_EXERCISE TASKS_
1 – Reproduce the passage on medicine in the time of Copernicus word for word, covering the stretch from "Theophrastus Bombastus Aureolus" through "by the searcher.".
2 – How would you render this sentence from the passage on medicine in the time of Copernicus in Spanish: "Vesalius was the first but by no means the only man of medicine who defied the former well-established convictions."?
3 – Does the passage on medicine in the time of Copernicus support each statement below? Answer yes or no for each, and quote the words of the passage that decide it.
(a) Vesalius's treatise exposed more than two hundred fundamental errors by Galen.
(b) Paracelsus chose that name for himself.
(c) Paracelsus favored compound remedies over a specific drug for each disease.

_GIVEN PASSAGE_
+++
Medicine

Medicine at the time of Copernicus

Medicine at the time of Copernicus

  • Ryszard W. Gryglewski
  • Katedra Historii Medycyny, Collegium Medicum Uniwersytetu Jagiellońskiego

While in 1543 Nicolaus Copernicus, in the twilight of his life, was having De revolutionibus published, a brilliant young man from Brussels, Andreas Vesalius (1514–64), decided to publish his De humani corporis fabrica libri septem.

Whereas Copernicus epoch-making work was to change the common view of the universe and our position in it, Vesalius was to show us man in a totally new light because De humani corporis presented the first correct account of human anatomy in the history of mankind. The book shook the foundations supporting the seemingly perpetual principles applying to medicine and even to the broader domain of all the natural sciences. With his treatise revealing over two hundred fundamental mistakes made by Galen, Vesalius finally ended the era of speculative ancient anatomy and broke with the deep-rooted tradition maintained for over a millennium, thereby opening a new chapter in the history of medicine based first and foremost on rational premises verified by empirical research. Not unlike Copernicus, Vesalius was among those thinkers who set out the direction that led medicine into the modern era.

Vesalius was the first but by no means the only man of medicine who defied the former well-established convictions. Although questioning Galens account of anatomy undermined the ivory tower of medicine, the teachings of the old master still had many defenders. If the former account of anatomy could not withstand criticism, there still remained Galens theory of drugs, so fundamental and so commonly used in the treatment of all diseases. Galens aphorism: people are crying out for drugs was in extenso treatedextremely seriously, hence lengthy multi-component recipes. The man who vehemently opposed these practices was a physician who would not hesitate to make a verbal or even a physical attack on the old master, going as far as publicly burning Galens works thus rejecting his teachings outright.

Theophrastus Bombastus Aureolus von Hohenheim (later known by the name Paracelsus given to him by his opponents, 1493–1541), cast off well-established principles of pharmacognosy, by replacing compound remedies with the principle of the application of a specific drug directed toward the treatment of an individual disease, which is still adhered to in modern medicine. Deeply religious, he perceived the world as a divine microcosm in which God, while inflicting diseases upon humanity, also sent cures for them. According to him, these remedies were scattered all over the natural world but only a skilful eye and acute mind were capable of finding them because they were hiding under different shapes and colours. These were the so-called arcana or peculiar puzzles created by God and waiting to be solved by the searcher.

According to Paracelsus, life happened between two states of being, namely between health and sickness, God-sent and therefore natural. The essence of life itself, concentrated in the archeus, an immaterial force that, like an alchemist with his cauldron, would transmute the constituents of life into life itself. His was in fact a physiological representation of life processes until then undefined in this way. Paracelsus theories left an indelible imprint on medical science becoming the seed for the entire present-day doctrine of vitalism.
+++
_RECORD EXCERPTS_
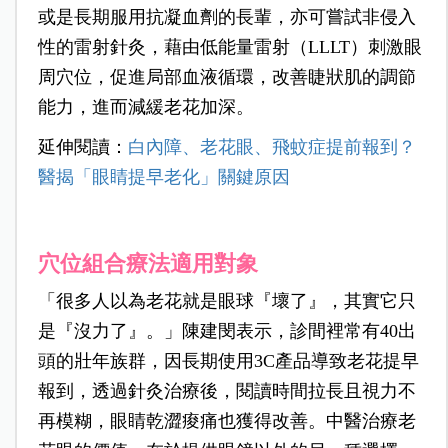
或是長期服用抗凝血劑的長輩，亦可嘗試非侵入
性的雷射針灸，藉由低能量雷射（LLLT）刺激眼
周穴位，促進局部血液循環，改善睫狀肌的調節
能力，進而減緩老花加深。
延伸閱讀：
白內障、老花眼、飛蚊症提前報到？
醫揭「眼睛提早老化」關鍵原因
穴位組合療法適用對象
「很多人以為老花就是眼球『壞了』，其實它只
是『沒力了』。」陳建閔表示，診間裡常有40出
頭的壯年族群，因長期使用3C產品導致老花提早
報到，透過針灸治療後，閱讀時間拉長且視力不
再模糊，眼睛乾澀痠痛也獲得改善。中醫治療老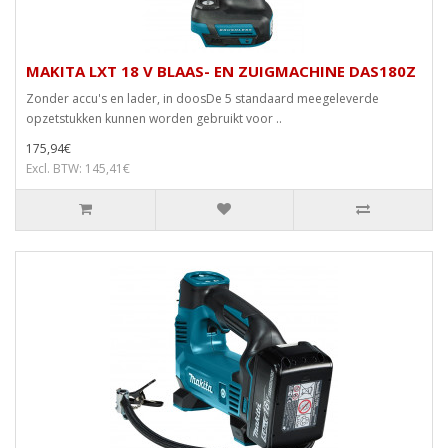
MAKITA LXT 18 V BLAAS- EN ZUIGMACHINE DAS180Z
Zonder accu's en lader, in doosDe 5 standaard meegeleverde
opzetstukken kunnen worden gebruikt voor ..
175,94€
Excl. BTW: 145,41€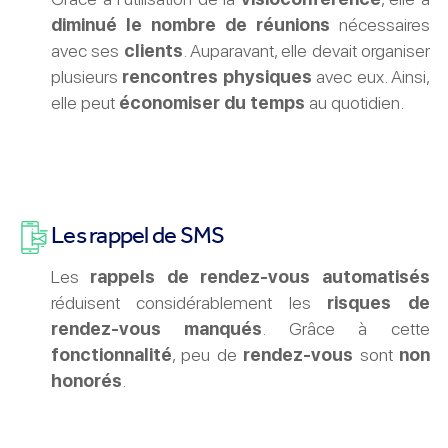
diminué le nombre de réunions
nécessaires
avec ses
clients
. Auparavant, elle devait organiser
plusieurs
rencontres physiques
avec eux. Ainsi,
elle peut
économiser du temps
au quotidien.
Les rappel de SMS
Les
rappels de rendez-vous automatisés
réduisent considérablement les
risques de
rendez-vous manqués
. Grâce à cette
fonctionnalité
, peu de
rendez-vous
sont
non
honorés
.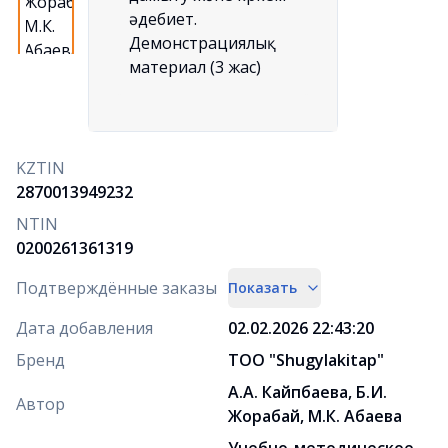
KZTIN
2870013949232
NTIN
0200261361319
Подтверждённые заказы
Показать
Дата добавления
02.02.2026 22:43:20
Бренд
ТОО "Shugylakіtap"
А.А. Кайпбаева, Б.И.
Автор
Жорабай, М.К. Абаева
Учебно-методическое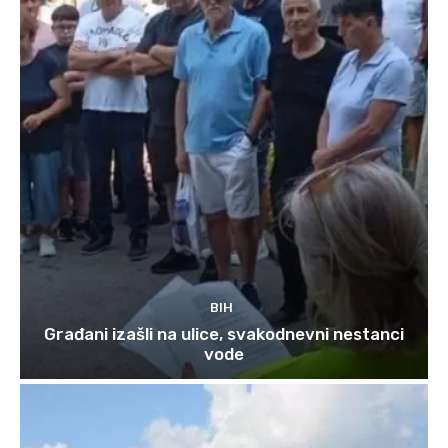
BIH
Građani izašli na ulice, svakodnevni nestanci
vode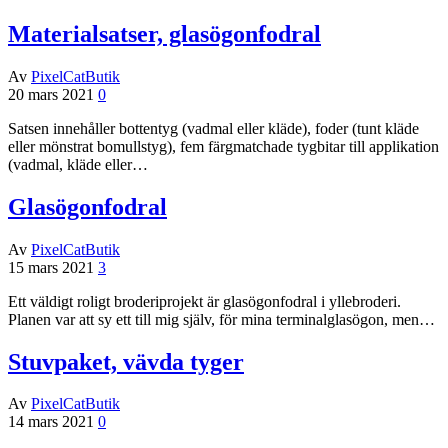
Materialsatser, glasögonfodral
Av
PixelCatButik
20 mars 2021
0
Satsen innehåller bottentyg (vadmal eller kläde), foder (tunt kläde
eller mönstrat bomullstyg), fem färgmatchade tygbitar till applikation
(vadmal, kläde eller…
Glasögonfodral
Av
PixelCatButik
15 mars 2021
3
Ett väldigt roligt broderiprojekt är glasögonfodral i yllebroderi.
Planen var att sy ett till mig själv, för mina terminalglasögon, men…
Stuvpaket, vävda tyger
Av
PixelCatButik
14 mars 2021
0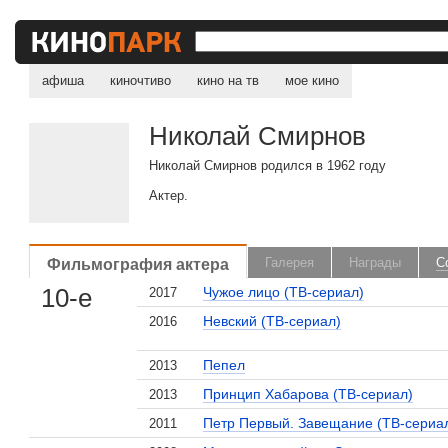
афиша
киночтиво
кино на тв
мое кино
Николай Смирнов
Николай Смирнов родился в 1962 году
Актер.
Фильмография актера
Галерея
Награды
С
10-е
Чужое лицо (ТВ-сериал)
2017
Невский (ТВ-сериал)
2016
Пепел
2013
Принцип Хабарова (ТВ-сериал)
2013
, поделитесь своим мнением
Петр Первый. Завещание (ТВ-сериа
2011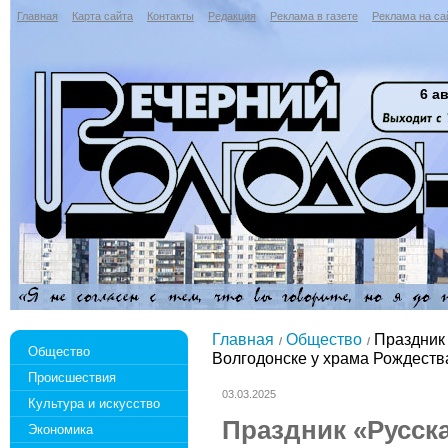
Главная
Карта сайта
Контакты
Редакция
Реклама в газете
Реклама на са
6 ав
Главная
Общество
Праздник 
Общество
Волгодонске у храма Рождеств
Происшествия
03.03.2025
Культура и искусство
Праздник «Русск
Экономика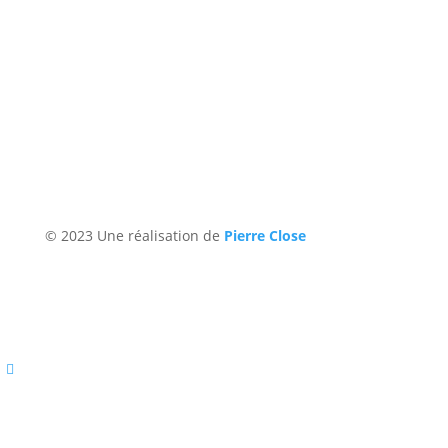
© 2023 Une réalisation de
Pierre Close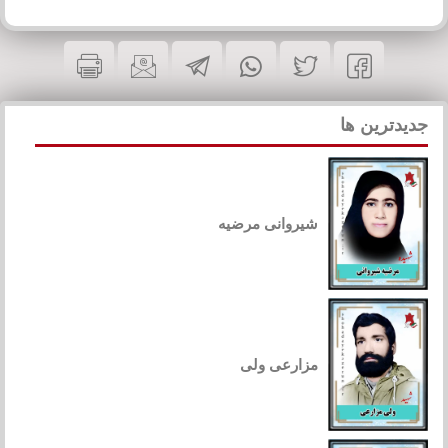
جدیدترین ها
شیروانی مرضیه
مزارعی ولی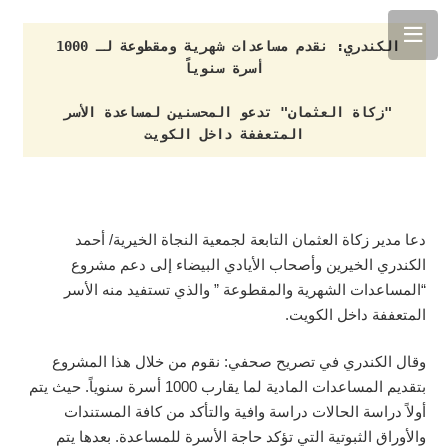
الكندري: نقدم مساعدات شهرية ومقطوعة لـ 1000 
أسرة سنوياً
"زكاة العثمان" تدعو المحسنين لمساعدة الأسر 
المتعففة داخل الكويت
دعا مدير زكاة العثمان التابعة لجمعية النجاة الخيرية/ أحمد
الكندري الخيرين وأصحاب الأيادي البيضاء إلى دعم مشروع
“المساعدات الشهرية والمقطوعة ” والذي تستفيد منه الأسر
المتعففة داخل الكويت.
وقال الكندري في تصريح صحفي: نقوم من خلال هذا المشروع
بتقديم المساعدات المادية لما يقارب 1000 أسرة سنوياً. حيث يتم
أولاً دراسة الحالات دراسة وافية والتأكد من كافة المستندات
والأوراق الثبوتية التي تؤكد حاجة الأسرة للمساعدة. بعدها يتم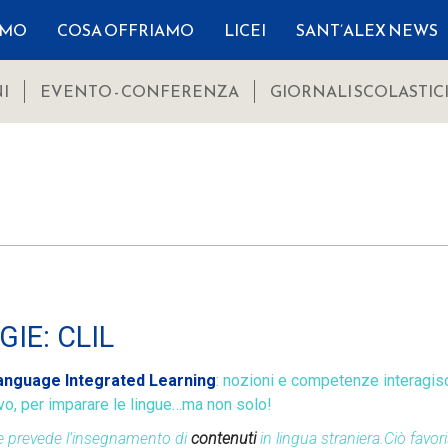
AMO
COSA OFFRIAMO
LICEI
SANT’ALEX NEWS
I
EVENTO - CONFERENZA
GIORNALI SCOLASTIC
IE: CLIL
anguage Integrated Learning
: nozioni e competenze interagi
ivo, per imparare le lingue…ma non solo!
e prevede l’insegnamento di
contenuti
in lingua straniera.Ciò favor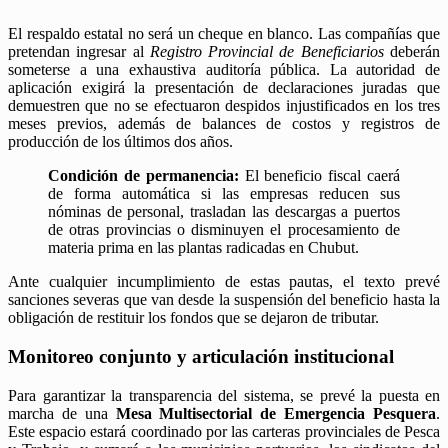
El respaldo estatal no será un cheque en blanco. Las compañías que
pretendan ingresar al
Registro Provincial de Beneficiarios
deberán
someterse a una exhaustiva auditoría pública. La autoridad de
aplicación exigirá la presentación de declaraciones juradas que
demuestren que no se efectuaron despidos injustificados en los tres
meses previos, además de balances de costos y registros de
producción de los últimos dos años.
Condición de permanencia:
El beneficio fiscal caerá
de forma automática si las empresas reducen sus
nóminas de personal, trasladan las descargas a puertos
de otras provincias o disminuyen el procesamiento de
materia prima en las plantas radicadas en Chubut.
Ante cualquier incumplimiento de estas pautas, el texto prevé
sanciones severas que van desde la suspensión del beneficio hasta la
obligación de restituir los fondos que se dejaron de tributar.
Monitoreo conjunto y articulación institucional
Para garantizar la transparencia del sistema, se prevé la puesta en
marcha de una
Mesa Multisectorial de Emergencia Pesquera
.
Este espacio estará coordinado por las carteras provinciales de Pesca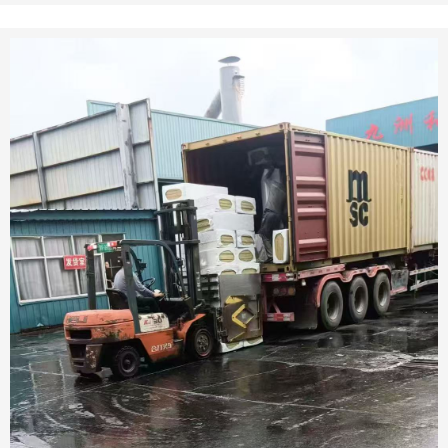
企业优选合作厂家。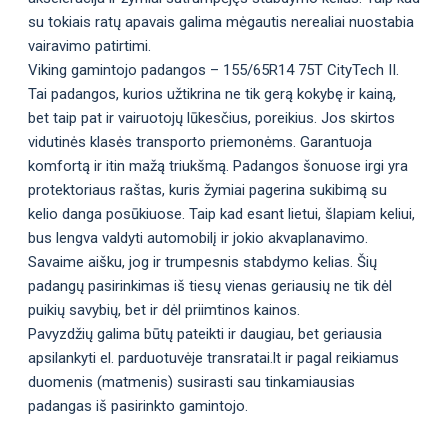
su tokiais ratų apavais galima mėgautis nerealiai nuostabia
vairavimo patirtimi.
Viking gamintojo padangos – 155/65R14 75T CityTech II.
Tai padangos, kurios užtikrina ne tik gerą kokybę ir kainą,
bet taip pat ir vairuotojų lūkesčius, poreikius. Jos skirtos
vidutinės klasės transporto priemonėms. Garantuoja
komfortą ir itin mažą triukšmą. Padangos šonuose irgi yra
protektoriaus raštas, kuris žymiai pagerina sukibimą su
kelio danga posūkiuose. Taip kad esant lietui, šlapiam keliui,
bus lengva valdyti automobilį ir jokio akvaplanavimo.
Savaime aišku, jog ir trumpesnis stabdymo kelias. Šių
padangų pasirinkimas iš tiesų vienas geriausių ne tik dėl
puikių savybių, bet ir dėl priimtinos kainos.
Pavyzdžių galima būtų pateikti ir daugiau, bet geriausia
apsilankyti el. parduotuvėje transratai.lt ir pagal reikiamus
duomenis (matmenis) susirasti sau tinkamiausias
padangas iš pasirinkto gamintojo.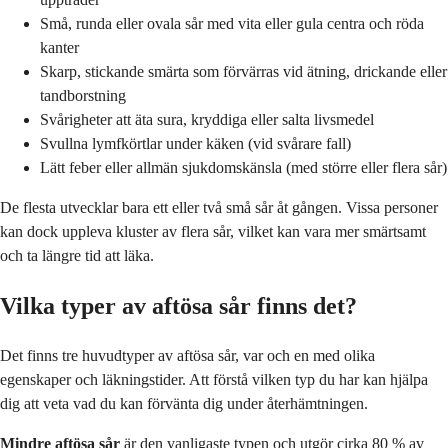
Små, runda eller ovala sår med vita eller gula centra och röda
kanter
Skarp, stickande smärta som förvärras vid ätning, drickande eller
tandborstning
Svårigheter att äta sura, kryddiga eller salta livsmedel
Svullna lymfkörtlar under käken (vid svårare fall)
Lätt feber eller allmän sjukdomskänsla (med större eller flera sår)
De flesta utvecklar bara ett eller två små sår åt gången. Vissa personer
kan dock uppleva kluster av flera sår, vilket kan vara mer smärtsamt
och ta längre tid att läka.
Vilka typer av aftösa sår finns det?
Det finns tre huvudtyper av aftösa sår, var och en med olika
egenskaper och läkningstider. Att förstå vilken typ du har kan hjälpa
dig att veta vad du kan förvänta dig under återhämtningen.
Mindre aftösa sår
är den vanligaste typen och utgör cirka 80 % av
+++
_RESULTS IN ORDER_
1 –
Theophrastus Bombastus Aureolus von Hohenheim (later known by the name Paracelsus given to him by his opponents, 1493–1541), cast off well-established principles of pharmacognosy, by replacing compound remedies with the principle of the application of a specific drug directed toward the treatment of an individual disease, which is still adhered to in modern medicine. Deeply religious, he perceived the world as a divine microcosm in which God, while inflicting diseases upon humanity, also sent cures for them. According to him, these remedies were scattered all over the natural world but only a skilful eye and acute mind were capable of finding them because they were hiding under different shapes and colours. These were the so-called arcana or peculiar puzzles created by God and waiting to be solved by the searcher.

2 – Vesalio fue el primero, pero de ningún modo el único hombre de medicina que desafió las antiguas convicciones bien establecidas.

3 –
(a) Yes: "revealing over two hundred fundamental mistakes made by Galen"
(b) No: "later known by the name Paracelsus given to him by his opponents"
(c) No: "by replacing compound remedies with the principle of the application of a specific drug directed toward the treatment of an individual disease"